La Ópera de Pekín0

La Ópera de Pekín

  • China

Una de las mayores expresiones culturales de China es la Ópera de Pekín, que desde sus orígenes ha gozado siempre de gran popularidad entre los emperadores y nobles como en el pueblo chino. Esta manifestación cultural se hizo extremadamente popular entre la corte de la dinastía Qing. Además de una gran expresión cultural de este país, también goza de una alta popularidad en el mundo.

Dentro de la historia que narra los orígenes de la misma, la sitúan en las provincias de Anhui y Hubei. Un gran número de los diálogos se realiza en antiguos dialectos procedentes de estas dos regiones. Se cree que la ópera de Pekín nació en el año 1790,con una representación que un grupo teatral ofreció al emperador Qianlong para festejar su octogésimo cumpleaños. Originariamente, la ópera se representaba únicamente en la corte imperial. Más tarde se convirtió en un espectáculo público.

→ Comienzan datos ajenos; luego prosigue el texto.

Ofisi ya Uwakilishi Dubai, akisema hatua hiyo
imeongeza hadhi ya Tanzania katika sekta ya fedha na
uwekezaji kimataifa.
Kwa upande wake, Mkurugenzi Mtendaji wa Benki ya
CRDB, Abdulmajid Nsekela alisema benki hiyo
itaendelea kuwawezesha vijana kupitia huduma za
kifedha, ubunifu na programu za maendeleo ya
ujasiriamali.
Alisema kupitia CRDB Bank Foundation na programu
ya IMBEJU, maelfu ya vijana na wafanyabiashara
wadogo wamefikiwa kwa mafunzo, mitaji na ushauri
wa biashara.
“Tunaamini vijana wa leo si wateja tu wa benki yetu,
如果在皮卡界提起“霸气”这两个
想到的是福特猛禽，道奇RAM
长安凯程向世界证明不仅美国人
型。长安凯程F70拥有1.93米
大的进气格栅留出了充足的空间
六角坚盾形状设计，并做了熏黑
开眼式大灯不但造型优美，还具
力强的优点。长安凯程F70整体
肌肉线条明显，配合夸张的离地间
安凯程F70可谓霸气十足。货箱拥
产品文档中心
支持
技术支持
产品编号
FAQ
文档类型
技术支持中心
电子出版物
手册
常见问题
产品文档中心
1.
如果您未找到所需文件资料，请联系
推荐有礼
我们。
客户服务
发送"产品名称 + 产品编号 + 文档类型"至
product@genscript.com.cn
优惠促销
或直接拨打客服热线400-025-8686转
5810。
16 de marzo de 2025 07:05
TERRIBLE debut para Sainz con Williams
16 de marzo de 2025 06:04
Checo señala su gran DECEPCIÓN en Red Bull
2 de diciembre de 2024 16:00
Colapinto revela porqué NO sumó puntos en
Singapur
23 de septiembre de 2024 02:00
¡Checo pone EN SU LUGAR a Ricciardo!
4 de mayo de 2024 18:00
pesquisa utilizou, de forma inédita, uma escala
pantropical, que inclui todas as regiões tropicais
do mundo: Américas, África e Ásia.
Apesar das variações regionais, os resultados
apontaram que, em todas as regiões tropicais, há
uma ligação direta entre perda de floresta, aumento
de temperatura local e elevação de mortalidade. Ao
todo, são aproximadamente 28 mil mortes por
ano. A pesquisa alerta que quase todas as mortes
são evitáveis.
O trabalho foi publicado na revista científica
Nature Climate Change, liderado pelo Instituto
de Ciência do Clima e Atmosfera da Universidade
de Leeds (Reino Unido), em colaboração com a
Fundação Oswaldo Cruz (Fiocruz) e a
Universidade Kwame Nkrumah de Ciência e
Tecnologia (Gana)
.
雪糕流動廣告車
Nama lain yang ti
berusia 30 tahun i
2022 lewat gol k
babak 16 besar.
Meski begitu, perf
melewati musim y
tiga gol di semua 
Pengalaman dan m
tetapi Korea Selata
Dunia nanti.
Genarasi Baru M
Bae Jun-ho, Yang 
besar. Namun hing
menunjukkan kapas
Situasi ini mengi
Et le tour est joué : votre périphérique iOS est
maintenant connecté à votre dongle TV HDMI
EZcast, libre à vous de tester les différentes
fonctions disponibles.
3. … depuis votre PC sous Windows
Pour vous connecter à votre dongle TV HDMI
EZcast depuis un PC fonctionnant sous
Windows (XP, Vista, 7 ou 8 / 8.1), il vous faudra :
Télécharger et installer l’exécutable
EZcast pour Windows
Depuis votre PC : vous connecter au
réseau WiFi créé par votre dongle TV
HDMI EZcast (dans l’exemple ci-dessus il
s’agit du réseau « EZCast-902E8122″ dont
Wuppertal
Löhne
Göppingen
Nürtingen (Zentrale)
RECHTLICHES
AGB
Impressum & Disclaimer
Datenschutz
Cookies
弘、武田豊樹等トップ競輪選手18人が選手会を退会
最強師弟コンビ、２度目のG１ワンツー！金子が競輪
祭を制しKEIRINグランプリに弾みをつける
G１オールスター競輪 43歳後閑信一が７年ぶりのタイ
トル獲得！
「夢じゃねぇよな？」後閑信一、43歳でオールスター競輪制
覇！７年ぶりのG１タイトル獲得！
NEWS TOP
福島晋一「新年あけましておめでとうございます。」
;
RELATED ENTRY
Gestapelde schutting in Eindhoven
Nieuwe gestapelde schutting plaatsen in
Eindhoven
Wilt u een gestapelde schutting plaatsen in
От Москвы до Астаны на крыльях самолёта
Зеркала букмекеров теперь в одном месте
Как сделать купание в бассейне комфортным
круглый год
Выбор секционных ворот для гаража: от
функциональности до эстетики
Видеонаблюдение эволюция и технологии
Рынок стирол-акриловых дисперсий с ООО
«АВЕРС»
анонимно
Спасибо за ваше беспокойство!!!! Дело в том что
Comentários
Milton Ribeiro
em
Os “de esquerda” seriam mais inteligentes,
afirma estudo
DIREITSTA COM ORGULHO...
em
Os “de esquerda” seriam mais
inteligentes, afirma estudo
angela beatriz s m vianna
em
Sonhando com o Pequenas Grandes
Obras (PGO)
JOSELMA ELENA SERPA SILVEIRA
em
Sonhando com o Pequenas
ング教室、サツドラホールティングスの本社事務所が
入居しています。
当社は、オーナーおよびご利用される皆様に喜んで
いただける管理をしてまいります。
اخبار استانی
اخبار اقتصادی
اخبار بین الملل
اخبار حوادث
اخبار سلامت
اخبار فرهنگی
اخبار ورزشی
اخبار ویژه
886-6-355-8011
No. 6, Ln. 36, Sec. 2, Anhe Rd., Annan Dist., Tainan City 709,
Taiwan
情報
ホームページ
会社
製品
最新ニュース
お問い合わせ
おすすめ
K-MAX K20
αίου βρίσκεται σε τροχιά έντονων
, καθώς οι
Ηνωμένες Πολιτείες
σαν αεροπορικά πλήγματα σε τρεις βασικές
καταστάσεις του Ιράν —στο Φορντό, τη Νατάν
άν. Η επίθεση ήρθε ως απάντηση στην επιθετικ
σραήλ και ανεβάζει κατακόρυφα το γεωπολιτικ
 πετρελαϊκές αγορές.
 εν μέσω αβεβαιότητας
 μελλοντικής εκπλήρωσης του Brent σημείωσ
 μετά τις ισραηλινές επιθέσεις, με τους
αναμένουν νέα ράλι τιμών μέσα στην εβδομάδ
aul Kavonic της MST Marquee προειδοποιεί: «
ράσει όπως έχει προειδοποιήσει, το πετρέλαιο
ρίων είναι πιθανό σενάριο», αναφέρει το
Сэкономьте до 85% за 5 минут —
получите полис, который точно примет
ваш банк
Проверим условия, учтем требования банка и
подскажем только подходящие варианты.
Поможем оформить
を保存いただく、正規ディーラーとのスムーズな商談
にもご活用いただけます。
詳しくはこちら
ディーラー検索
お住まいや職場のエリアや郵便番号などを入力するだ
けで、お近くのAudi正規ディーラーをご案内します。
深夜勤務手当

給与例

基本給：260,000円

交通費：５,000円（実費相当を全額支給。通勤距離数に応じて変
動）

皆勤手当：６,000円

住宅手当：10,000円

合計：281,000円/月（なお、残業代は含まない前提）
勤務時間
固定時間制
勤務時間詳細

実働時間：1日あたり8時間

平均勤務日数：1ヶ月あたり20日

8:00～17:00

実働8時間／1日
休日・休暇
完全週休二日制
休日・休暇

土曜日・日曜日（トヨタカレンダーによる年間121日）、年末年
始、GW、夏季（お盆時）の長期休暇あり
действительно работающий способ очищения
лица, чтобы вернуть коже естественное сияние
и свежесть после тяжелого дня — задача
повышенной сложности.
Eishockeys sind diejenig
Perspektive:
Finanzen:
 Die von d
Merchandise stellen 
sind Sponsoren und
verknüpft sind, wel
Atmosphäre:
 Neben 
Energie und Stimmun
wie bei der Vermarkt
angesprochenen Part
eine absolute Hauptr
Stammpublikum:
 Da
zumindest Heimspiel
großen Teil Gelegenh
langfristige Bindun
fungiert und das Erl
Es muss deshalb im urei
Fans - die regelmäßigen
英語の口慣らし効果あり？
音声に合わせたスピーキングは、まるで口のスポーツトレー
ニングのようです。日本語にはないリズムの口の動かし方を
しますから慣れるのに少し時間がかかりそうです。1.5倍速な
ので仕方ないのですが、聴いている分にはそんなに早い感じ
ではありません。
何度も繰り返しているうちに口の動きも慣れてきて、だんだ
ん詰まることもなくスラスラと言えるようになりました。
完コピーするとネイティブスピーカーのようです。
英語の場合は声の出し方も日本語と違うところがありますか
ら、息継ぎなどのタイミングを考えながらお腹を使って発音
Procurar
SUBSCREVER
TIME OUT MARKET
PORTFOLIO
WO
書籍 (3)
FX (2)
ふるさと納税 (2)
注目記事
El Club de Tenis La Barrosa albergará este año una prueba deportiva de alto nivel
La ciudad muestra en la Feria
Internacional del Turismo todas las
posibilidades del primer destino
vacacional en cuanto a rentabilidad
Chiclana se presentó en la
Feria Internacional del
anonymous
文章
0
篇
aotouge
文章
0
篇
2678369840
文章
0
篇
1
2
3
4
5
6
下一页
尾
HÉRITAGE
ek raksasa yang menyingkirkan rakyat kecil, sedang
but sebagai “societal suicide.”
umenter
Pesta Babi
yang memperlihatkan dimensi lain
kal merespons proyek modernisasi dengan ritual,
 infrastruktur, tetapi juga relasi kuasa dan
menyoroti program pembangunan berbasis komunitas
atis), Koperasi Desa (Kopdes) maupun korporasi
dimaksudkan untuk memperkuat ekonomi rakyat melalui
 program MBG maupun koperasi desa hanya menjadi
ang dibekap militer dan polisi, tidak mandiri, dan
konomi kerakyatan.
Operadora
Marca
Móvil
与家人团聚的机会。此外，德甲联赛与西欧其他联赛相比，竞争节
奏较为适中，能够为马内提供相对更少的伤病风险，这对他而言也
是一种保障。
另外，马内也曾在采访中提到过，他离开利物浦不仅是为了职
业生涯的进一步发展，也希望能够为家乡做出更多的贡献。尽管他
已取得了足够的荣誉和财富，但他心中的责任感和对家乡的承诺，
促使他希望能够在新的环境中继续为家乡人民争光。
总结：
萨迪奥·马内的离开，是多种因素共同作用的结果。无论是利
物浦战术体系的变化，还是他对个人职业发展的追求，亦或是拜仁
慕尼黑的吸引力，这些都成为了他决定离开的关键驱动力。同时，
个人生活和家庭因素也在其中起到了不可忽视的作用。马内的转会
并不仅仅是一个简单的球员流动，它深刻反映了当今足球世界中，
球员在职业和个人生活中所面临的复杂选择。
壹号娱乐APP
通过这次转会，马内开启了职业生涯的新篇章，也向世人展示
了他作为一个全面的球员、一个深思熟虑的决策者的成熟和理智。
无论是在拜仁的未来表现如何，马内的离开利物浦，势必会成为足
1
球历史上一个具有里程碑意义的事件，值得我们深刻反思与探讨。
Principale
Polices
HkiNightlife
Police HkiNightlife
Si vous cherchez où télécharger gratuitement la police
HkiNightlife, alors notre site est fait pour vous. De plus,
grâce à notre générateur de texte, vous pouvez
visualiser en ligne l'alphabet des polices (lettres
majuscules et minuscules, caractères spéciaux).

La Ópera de Pekín se caracteriza por la participación de cuatro tipos de personajes, diferenciados por criterios como su personalidad, sexo y edad. De eso cuatro, tres son personajes masculinos y uno femenino.

Los personajes son Sheng, del que puede haber tres variedades, el Sheng Mayor quien tiene media o avanzada edad y se lo representa con barba, el Sheng joven quien suele ser un caballero con buenos modales, usualmente enamorado y por último el Sheng guerrero, quien domina adecuadamente las artes marciales.

Tan, que incluye numerosos papeles femeninos. Podemos diferenciar la Tan Mayor, que es una mujer de edad avanzada, la Tan verde que es una mujer joven que se distingue por su bondad, inocencia y rectitud y la Tan flor que representa una mujer joven, extrovertida y descarada. También está la Tan de caballo que representa a una luchadora.

Jing es un personaje masculino dotado de una gran fuerza de voluntad. Se le reconoce con facilidad ya que siempre lleva un maquillaje excesivo.

El último es Ch’ou, usualmente tiene un papel bufonesco e improvisa un papel cómico, ganándose rápidamente la simpatía del público.

Cada una de las representaciones de la Ópera de Pekín incluye, además de los diálogos, combinaciones de canto, luchas, acrobacias y paseos. Es un verdadero espectáculo para los amantes de las artes, por lo que los visitantes que lleguen a Pekín, no pueden perderse alguna de las presentaciones que se realice.